----- Data excerpts -----

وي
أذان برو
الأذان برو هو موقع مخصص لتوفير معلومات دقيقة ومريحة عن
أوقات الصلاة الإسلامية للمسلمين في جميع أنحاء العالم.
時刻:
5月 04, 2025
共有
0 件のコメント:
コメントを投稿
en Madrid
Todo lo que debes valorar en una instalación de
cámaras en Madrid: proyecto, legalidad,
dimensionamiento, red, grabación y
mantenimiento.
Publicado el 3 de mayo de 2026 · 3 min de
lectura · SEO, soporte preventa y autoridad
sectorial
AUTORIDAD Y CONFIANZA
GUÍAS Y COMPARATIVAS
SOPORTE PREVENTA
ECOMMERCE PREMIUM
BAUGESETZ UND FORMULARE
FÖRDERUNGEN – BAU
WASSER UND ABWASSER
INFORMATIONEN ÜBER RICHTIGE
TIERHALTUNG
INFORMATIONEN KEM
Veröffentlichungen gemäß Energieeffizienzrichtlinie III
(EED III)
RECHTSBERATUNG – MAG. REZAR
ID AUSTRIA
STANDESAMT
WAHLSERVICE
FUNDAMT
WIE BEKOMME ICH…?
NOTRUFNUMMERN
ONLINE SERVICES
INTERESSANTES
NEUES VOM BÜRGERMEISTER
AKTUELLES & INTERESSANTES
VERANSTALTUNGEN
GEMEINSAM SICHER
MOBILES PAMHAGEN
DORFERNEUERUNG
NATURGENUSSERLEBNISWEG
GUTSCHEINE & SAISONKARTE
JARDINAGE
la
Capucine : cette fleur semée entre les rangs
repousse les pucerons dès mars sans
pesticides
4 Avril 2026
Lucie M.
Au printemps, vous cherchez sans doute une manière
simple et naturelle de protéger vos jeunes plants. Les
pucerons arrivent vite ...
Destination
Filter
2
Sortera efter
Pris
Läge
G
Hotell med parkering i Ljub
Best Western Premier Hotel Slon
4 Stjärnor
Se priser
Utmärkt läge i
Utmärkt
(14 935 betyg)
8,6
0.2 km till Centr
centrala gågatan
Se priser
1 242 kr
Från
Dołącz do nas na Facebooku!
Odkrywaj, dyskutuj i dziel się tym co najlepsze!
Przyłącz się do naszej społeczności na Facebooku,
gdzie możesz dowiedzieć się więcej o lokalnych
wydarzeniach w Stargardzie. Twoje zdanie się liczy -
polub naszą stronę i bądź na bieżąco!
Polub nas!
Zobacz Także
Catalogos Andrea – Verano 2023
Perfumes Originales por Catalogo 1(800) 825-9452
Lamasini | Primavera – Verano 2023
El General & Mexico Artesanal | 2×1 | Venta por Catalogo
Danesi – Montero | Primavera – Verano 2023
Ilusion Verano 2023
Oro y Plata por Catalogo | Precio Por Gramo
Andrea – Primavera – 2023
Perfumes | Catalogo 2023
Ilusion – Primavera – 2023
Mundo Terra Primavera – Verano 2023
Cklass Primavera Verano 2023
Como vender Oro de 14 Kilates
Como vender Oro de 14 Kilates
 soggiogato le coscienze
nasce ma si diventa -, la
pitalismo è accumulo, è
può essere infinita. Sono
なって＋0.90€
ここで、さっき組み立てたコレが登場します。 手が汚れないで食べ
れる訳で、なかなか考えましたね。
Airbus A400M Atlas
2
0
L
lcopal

-----

* [Request]: Throughout the data, tally the lines that hold the string "Ilusion" and report the tally alone.

* [Completed exercise]: 2